------ Provided material ------

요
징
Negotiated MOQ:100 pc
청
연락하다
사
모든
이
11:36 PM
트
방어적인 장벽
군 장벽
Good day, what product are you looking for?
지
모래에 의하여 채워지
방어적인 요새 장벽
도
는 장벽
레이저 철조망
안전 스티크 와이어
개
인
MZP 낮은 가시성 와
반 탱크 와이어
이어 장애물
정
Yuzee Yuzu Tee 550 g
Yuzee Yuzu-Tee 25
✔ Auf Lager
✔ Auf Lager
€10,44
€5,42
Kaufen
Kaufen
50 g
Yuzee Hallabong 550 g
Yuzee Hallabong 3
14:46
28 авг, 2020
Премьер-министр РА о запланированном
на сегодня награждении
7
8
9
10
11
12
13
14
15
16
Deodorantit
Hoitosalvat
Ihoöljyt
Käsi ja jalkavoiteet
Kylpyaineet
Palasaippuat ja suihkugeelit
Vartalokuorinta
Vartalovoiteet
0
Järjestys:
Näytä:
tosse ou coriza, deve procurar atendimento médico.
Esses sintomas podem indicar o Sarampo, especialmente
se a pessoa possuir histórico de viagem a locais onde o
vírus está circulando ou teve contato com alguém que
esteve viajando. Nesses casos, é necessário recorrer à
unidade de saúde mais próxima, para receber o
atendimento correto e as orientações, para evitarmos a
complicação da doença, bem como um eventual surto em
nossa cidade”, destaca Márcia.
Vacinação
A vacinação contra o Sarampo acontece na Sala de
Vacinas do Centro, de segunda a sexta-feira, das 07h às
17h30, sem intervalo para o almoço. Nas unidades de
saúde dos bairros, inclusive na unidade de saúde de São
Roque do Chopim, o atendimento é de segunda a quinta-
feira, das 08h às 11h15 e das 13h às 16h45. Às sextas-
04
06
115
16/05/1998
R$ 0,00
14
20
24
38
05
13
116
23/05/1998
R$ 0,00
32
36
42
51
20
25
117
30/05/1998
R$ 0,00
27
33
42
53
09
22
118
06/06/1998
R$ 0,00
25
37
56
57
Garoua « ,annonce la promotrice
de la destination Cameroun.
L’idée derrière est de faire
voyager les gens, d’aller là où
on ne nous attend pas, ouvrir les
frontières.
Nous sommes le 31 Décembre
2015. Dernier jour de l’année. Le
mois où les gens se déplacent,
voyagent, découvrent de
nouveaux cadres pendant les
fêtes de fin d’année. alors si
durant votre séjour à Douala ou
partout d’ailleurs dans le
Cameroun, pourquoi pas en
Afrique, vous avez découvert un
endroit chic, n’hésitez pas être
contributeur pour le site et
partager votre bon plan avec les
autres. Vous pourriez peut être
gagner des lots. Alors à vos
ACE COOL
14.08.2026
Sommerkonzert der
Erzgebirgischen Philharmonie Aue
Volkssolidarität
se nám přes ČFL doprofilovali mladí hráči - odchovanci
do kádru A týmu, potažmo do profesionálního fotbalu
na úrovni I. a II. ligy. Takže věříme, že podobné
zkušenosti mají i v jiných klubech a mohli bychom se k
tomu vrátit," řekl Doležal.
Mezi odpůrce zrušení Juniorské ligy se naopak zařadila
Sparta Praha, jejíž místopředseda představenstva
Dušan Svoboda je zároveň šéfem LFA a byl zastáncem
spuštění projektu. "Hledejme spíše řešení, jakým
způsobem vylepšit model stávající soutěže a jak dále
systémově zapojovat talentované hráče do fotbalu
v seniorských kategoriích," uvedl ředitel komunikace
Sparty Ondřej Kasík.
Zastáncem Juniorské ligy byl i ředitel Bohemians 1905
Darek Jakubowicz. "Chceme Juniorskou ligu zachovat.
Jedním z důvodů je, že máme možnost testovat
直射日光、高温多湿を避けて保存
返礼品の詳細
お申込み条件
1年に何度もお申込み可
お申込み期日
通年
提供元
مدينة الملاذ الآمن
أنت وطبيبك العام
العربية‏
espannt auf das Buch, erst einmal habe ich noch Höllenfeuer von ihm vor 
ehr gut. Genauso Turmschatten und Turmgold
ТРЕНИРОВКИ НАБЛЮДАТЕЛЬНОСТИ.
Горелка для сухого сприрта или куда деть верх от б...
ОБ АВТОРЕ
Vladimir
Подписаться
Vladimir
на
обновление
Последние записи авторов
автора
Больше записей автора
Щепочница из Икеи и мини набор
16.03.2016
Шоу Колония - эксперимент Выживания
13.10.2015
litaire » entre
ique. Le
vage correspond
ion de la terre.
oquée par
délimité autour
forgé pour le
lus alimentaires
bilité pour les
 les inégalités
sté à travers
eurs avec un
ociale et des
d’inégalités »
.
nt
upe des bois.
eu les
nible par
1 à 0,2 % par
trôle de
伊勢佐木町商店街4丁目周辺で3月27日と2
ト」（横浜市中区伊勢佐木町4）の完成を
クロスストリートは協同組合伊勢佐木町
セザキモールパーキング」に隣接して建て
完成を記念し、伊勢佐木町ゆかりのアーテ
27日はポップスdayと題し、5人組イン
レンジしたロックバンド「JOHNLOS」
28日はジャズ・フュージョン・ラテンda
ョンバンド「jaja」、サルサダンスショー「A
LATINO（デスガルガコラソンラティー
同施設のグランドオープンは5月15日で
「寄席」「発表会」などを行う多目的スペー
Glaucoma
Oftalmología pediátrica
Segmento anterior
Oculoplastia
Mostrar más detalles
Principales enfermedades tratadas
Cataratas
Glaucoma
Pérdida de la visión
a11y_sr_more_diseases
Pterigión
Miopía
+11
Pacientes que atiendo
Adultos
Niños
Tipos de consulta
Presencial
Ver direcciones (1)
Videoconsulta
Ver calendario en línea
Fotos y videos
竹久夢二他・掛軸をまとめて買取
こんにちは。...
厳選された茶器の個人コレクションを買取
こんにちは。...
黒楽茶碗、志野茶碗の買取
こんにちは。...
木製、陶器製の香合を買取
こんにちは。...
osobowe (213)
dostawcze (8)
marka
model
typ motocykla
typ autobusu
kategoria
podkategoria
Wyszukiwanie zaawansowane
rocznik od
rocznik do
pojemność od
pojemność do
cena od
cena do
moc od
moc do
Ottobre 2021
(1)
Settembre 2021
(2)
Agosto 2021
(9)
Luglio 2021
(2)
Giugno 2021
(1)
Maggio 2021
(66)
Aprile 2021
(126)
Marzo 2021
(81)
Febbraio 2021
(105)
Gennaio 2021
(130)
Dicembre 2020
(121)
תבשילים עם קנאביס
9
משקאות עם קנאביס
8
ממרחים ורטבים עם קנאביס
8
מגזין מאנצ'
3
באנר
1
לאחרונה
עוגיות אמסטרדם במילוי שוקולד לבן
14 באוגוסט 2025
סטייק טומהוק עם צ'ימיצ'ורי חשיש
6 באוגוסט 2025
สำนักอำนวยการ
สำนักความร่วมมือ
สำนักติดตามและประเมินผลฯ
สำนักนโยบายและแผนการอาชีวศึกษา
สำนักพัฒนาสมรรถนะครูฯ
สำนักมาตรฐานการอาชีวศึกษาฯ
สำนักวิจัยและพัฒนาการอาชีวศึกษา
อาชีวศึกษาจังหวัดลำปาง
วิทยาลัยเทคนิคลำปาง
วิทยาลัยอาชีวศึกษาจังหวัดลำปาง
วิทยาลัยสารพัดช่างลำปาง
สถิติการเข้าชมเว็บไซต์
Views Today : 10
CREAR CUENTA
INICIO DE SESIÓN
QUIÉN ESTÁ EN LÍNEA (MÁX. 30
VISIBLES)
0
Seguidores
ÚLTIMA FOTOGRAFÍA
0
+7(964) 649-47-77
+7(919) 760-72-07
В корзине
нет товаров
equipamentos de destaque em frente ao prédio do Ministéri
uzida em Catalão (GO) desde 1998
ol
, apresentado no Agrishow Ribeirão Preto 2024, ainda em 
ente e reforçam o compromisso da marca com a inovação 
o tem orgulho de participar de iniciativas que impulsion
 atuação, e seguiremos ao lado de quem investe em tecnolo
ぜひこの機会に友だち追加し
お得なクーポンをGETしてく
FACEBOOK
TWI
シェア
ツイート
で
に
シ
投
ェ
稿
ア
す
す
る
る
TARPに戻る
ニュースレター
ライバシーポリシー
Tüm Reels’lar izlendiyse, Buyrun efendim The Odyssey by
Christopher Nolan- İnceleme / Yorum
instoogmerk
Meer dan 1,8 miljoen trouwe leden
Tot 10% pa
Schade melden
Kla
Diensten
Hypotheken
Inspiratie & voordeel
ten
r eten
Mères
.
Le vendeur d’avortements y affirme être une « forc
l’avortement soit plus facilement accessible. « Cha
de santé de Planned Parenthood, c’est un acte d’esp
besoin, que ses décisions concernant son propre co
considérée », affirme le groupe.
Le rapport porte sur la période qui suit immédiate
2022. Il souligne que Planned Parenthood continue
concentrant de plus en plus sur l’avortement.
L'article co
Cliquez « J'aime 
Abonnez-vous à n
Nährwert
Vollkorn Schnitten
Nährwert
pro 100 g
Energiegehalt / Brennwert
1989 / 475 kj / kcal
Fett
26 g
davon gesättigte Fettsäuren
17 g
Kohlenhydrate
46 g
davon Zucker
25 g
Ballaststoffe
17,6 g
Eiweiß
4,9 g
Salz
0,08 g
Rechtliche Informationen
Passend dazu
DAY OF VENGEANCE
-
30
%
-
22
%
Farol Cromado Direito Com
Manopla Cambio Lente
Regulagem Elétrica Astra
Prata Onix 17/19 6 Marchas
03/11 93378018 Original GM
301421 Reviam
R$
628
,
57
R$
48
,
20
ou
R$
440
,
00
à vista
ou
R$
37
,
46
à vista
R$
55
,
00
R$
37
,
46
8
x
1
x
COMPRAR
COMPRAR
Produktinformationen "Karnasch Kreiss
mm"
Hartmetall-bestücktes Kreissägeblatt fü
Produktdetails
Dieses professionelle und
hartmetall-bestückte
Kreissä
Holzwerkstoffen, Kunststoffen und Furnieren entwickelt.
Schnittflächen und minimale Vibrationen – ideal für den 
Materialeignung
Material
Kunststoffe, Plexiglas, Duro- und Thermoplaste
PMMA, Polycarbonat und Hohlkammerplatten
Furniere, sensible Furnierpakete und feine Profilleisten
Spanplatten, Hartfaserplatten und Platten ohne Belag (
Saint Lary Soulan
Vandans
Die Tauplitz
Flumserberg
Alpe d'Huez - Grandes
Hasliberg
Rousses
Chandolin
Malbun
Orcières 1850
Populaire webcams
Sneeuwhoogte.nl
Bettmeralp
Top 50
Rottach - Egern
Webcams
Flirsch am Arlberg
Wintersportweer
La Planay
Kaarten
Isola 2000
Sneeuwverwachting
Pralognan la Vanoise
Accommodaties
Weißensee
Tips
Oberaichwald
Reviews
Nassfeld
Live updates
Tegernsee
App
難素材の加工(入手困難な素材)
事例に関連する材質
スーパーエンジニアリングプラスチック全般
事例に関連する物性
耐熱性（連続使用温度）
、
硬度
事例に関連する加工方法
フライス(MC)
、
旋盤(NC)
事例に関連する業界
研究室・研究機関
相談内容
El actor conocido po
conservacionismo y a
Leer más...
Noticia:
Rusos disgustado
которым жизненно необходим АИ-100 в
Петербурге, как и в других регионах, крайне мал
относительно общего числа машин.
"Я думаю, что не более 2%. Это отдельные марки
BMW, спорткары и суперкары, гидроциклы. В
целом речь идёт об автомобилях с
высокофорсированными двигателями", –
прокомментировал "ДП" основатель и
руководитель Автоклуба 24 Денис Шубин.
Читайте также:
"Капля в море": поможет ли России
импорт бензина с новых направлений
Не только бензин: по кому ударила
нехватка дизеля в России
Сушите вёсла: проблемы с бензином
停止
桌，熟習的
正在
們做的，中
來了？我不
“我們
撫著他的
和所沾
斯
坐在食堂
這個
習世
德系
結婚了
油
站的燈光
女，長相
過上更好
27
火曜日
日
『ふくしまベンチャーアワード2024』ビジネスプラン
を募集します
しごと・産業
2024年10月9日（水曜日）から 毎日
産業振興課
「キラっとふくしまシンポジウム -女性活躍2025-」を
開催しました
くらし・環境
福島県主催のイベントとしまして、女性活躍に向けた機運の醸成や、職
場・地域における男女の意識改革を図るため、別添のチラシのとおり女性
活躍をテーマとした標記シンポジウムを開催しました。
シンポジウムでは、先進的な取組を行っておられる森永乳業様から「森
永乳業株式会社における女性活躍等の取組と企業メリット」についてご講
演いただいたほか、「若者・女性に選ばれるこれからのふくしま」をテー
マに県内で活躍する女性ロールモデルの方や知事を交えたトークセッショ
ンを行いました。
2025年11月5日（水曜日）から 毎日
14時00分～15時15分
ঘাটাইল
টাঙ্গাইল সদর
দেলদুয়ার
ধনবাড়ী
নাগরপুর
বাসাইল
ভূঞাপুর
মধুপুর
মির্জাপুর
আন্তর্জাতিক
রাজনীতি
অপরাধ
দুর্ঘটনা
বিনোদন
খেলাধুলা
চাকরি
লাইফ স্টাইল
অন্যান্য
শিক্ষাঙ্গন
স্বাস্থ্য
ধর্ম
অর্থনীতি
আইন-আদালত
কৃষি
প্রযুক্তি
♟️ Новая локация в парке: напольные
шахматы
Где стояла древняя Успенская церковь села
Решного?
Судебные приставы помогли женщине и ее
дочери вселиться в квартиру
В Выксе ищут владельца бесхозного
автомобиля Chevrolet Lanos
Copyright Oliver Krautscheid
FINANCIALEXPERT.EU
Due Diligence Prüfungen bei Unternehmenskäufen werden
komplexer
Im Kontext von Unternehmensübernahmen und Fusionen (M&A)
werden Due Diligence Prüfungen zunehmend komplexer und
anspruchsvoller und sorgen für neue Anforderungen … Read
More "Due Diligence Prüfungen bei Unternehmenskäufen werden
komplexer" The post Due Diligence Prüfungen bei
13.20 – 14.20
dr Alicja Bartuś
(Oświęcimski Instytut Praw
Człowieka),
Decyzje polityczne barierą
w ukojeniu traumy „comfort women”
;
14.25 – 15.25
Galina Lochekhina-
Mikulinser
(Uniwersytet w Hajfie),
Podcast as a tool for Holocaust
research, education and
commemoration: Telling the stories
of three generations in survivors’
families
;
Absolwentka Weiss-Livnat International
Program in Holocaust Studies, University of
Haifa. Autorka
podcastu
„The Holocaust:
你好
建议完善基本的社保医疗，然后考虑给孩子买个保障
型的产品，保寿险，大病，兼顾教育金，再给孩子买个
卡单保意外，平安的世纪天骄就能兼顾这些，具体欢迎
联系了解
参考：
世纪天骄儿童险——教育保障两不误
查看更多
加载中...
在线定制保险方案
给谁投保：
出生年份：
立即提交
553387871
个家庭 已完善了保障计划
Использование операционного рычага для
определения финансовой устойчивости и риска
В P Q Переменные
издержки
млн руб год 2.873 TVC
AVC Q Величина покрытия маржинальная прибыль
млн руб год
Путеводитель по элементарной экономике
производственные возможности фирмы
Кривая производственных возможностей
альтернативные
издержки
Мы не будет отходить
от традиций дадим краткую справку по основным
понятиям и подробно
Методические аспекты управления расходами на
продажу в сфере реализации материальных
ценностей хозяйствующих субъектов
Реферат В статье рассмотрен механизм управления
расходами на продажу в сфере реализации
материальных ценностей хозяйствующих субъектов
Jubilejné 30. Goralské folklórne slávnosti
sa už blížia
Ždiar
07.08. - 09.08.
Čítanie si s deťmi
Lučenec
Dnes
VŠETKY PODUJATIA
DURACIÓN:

------

* **Assignment**
Update the records from their start through the line containing "A vacinação contra", replacing "Kaufen" with "Bestellen" and leaving all else as it stands.

* **Your solution**
요
징
Negotiated MOQ:100 pc
청
연락하다
사
모든
이
11:36 PM
트
방어적인 장벽
군 장벽
Good day, what product are you looking for?
지
모래에 의하여 채워지
방어적인 요새 장벽
도
는 장벽
레이저 철조망
안전 스티크 와이어
개
인
MZP 낮은 가시성 와
반 탱크 와이어
이어 장애물
정
Yuzee Yuzu Tee 550 g
Yuzee Yuzu-Tee 25
✔ Auf Lager
✔ Auf Lager
€10,44
€5,42
Bestellen
Bestellen
50 g
Yuzee Hallabong 550 g
Yuzee Hallabong 3
14:46
28 авг, 2020
Премьер-министр РА о запланированном
на сегодня награждении
7
8
9
10
11
12
13
14
15
16
Deodorantit
Hoitosalvat
Ihoöljyt
Käsi ja jalkavoiteet
Kylpyaineet
Palasaippuat ja suihkugeelit
Vartalokuorinta
Vartalovoiteet
0
Järjestys:
Näytä:
tosse ou coriza, deve procurar atendimento médico.
Esses sintomas podem indicar o Sarampo, especialmente
se a pessoa possuir histórico de viagem a locais onde o
vírus está circulando ou teve contato com alguém que
esteve viajando. Nesses casos, é necessário recorrer à
unidade de saúde mais próxima, para receber o
atendimento correto e as orientações, para evitarmos a
complicação da doença, bem como um eventual surto em
nossa cidade”, destaca Márcia.
Vacinação
A vacinação contra o Sarampo acontece na Sala de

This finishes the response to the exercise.